Well now, look, I'm sorry. I had this column all lined up, all but written indeed, and it would have been a thing of beauty (not to mention a joy for ever) but then I got an email from THE MAN WHO IS AN AIRLINE. What choice did I have? The thing of beauty (and j.f.e.) had to be shelved. That is the nature of this column business. One has to be alive to the vital processes of the moment, alert, nose a-twitch, ears a-pricked, eyes a-peeled (howzat? Not out, and that's a warning for running on the pitch).
The thing of beauty that was all but written had to do with spring, of course. There's a wagonload of spring going on this afternoon at my place and boy was I going to give it to you good and strong and poetic - the waxy wonder of the magnolia, the buttery pendants on the kowhai, the photinia fraseri sprouting new foliage the colour of fresh lung tissue, the coxcomb temerity of the bottle brush, the spring air so sweet that you sip it, that same air cut by the startling fresh-peeled chime of the bellbird, and stirring in the limbs and the heart, yea even, I say unto you, in the leathery hearts of old men, the wordless knowledge that somehow, in defiance of all reason, imbued in the very soil of this life, there is a sense of simple hope that cannot be repressed, that is inherent in the act of being.
See? And there was plenty more where that came from, all of it very fine indeed, but you're not going to get it now - and indeed you'll probably never get it, you poor things, because a man can't go twice to the literary well with the same bucket - and you know who to blame. THE MAN WHO IS AN AIRLINE.
Did I mention the blackbird eggs? Well I can't now - see above - but I found a blackbird's nest yesterday and in it four eggs, each egg no larger than a middle fingernail and of a blue so blue it outblues blue, the blue of childhood summer skies distilled, but those eggs will have to wait now for the reason I've explained. An email.
Kia ora Joe, is how the email began, which is a reasonable start, if impertinent seeing as how I'd never met its author. But then, behold, the next eight words.

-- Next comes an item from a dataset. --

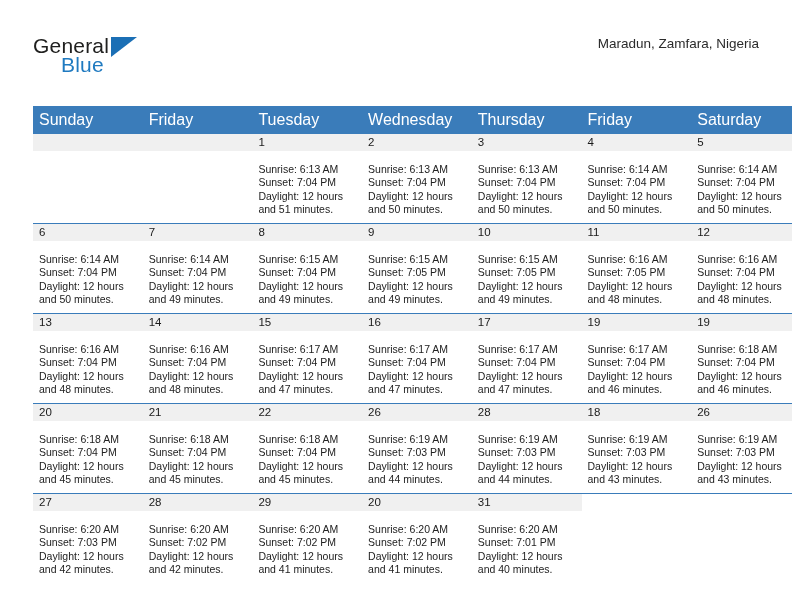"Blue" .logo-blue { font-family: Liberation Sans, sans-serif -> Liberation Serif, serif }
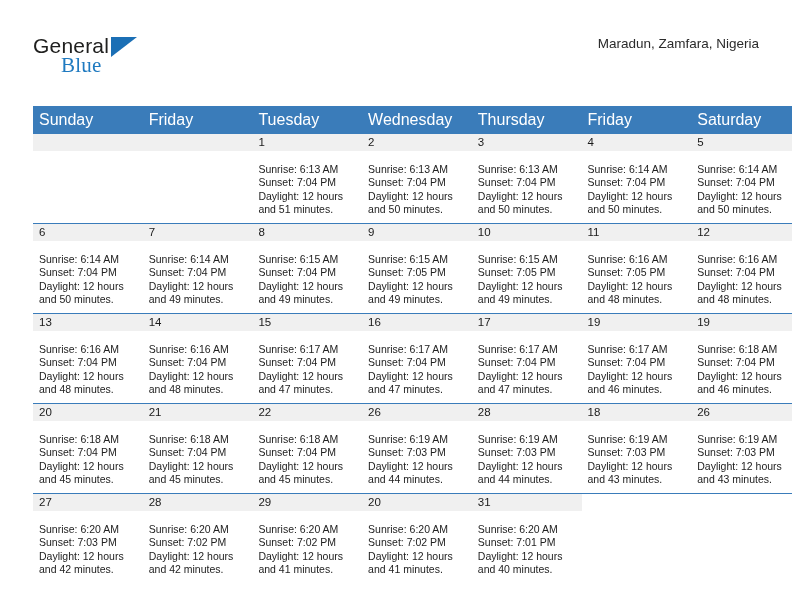"Sunday" table.cal th { font-size: 16px -> 11px }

'As New Zealand's national airline, I'm very conscious….'
You can imagine my reaction. I read those words and I read them again and then I sat in that most attentive of directions, up. Never before had I been addressed by someone who claimed to be a national corporation. Ought I to feel honoured? Or worried? Was there a helpline I should ring? Postponing judgment I read on.
The author wanted to tell me what a tough time he had had of late as an airline. And just as one might expect from the author of that opening sentence he didn't shrink from hyperbolic business jargon: the year had been "incredibly (though he expected us to believe it) challenging…dealing with extraordinary operational challenges…and a series of extreme weather events" (though apparently none of the snow storms, gales and fog that the rest of us got).
But the biggest problem (sorry, the most extraordinary operational challenge) stemmed from fitting their aircraft with sentient engines. These engines (Rolls Royce Trent 1000s) have been, and I quote, "experiencing durability issues".
How exactly the engines did this experiencing is not explained but they have in consequence "placed significant pressure" (as opposed to that insignificant pressure with which we are all familiar) on the airline's "whole interconnected network" (as opposed to those partial and unconnected networks with which we are also all familiar).
But THE MAN WHO IS AN AIRLINE refuses to be downhearted. He occupies, he says, "a special place in the hearts of Kiwis", that special place where we embrace illiterate corporate executives. And going in which direction do you imagine he is committed to keeping us informed? Forward, of course.
Oh, I forgot the kereru, the wood pigeons, who've arrived around these parts with the spring, wings smacking, air whirring, the great plump smug birds launching and diving and climbing and stalling for no good reason but the joy that's in it, the sheer pulse of energy that we call spring. Now that's the stuff of a column. That's flying. But too late now. Sorry.